Asked whether she and her husband spend time together alone, they glanced at each other and laughed. "There's no such thing as a weekend," Bobra said.

Still, Bobra is quick to point out how lucky she is to have a job and a family she loves. She is not one to complain.

Pioneers

Bobra and Grey were preceded by a generation of women cardiologists who faced similar, if more extreme, challenges in the traditionally macho field.

Dr. Susan Farkas, a cardiologist at MeritCare Heart Center in Fargo and mother of two, is decidedly no-nonsense about her career. The 53-year-old physician -- the lone female cardiologist in North Dakota -- trained in her native Hungary, entranced by the specialty of the heart. She had two children while still in medical school. "I always felt I could fit everything in my life, I never felt I would be overwhelmed or tired," she said. "I strapped on my kids, one on my back and the other in front."

Farkas didn't feel slighted by male colleagues. "I never felt that I needed to prove anything," she said. "I did very well in school, there was never any question that I couldn't do it, even with two kids."

Farkas credits a supportive husband and her parents for pitching in, a common theme among her peers. Unlike many other women, she didn't feel guilty about her choices. "I learned to listen to my body and prioritize. Dirty laundry bothered me less than [it bothered] other people. I don't feel ashamed if I pick up some food rather than cook it. If I need help, I ask for it."

Other women in the specialty decided that doing both was too difficult.
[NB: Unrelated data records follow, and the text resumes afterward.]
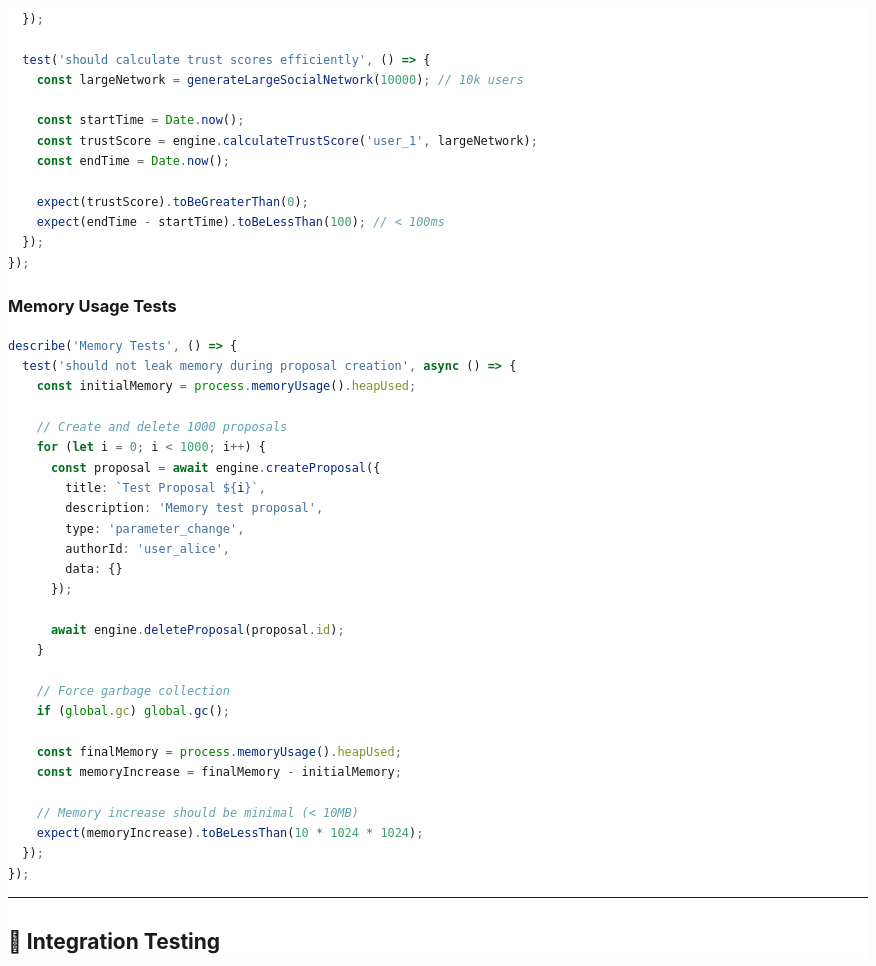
 ```typescript
  });

  test('should calculate trust scores efficiently', () => {
    const largeNetwork = generateLargeSocialNetwork(10000); // 10k users
    
    const startTime = Date.now();
    const trustScore = engine.calculateTrustScore('user_1', largeNetwork);
    const endTime = Date.now();
    
    expect(trustScore).toBeGreaterThan(0);
    expect(endTime - startTime).toBeLessThan(100); // < 100ms
  });
});
```

### **Memory Usage Tests**

```typescript
describe('Memory Tests', () => {
  test('should not leak memory during proposal creation', async () => {
    const initialMemory = process.memoryUsage().heapUsed;
    
    // Create and delete 1000 proposals
    for (let i = 0; i < 1000; i++) {
      const proposal = await engine.createProposal({
        title: `Test Proposal ${i}`,
        description: 'Memory test proposal',
        type: 'parameter_change',
        authorId: 'user_alice',
        data: {}
      });
      
      await engine.deleteProposal(proposal.id);
    }
    
    // Force garbage collection
    if (global.gc) global.gc();
    
    const finalMemory = process.memoryUsage().heapUsed;
    const memoryIncrease = finalMemory - initialMemory;
    
    // Memory increase should be minimal (< 10MB)
    expect(memoryIncrease).toBeLessThan(10 * 1024 * 1024);
  });
});
```

---

## 🧪 Integration Testing
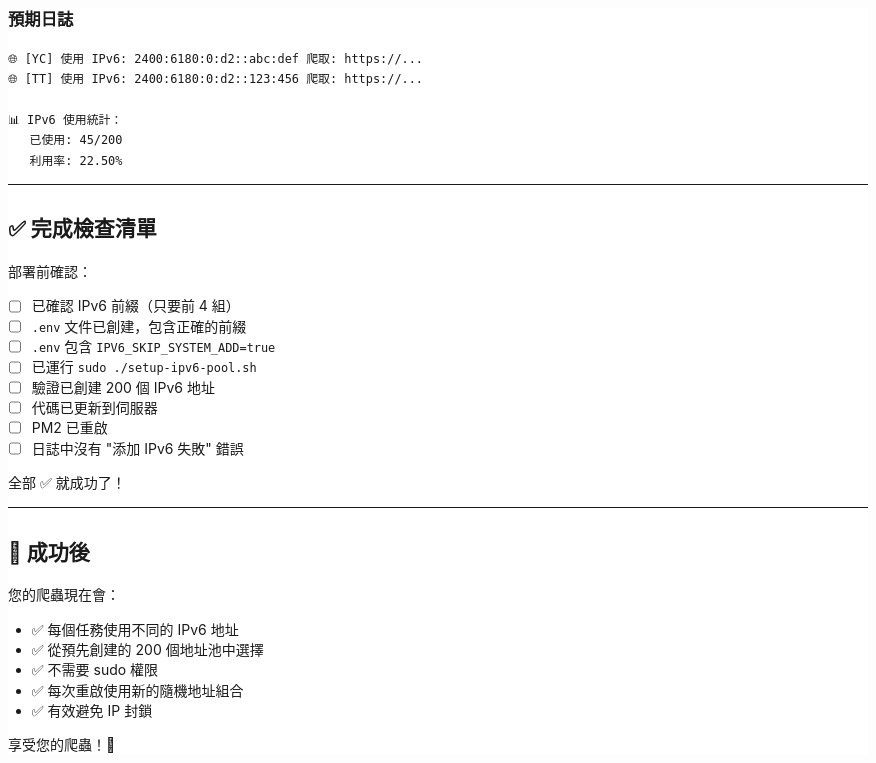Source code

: ### 預期日誌

```
🌐 [YC] 使用 IPv6: 2400:6180:0:d2::abc:def 爬取: https://...
🌐 [TT] 使用 IPv6: 2400:6180:0:d2::123:456 爬取: https://...

📊 IPv6 使用統計：
   已使用: 45/200
   利用率: 22.50%
```

---

## ✅ 完成檢查清單

部署前確認：

- [ ] 已確認 IPv6 前綴（只要前 4 組）
- [ ] `.env` 文件已創建，包含正確的前綴
- [ ] `.env` 包含 `IPV6_SKIP_SYSTEM_ADD=true`
- [ ] 已運行 `sudo ./setup-ipv6-pool.sh`
- [ ] 驗證已創建 200 個 IPv6 地址
- [ ] 代碼已更新到伺服器
- [ ] PM2 已重啟
- [ ] 日誌中沒有 "添加 IPv6 失敗" 錯誤

全部 ✅ 就成功了！

---

## 🎉 成功後

您的爬蟲現在會：
- ✅ 每個任務使用不同的 IPv6 地址
- ✅ 從預先創建的 200 個地址池中選擇
- ✅ 不需要 sudo 權限
- ✅ 每次重啟使用新的隨機地址組合
- ✅ 有效避免 IP 封鎖

享受您的爬蟲！🚀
Dr. Sharonne Hayes, director of the Women's Heart Clinic at the Mayo Clinic in Rochester, decided early in her career to work part time, knowing cardiology full time "wasn't conducive to family life," especially since her husband is a busy cardiologist, too. "A full-time cardiologist does not work 40 hours a week," she said. "It's more like 60- to 80-hours."

Now a nationally known spokesperson on women's heart health, Hayes, 49, had her daughter while she was still in training, and her son five years later. She thought the decision to work part time could affect her career advancement, but that hasn't proven to be the case -- she's spent the bulk of her career at Mayo.

"Every mother who goes off to work and leaves her children is conflicted," Hayes added. "I feel fortunate that I'm doing something that's meaningful to me, and I hope it helps other people. So in some ways, that makes it easier."

Despite the challenges, Hayes says she encourages young women to pursue cardiology as a career. Often, they ask about her research. Others ask about the prevalence of heart disease among women. But the most pressing questions are: "When did you have kids?" And, "How did you make it work?"

While growing up in New York, Bobra never contemplated how her cardiologist mother found balance in her life. Mainly she was struck, even at a young age, by her mom's enthusiasm for her job. It was infectious.